- Exercise requirements -
Your result should be the lines holding the word "count", copied from the entries below.

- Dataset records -
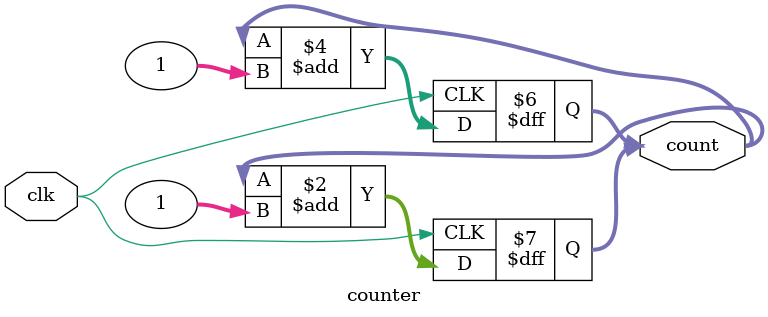
<source format=v>
module counter(count,clk);

output integer count;
input clk;

always @(posedge clk ) begin
    count = count + 1;
    $display($time);
end

always @(negedge clk ) begin
    count = count + 1;
end

initial begin
    count = 0;
end

endmodule
</source>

- Response to the exercise -
module counter(count,clk);
output integer count;
    count = count + 1;
    count = count + 1;
    count = 0;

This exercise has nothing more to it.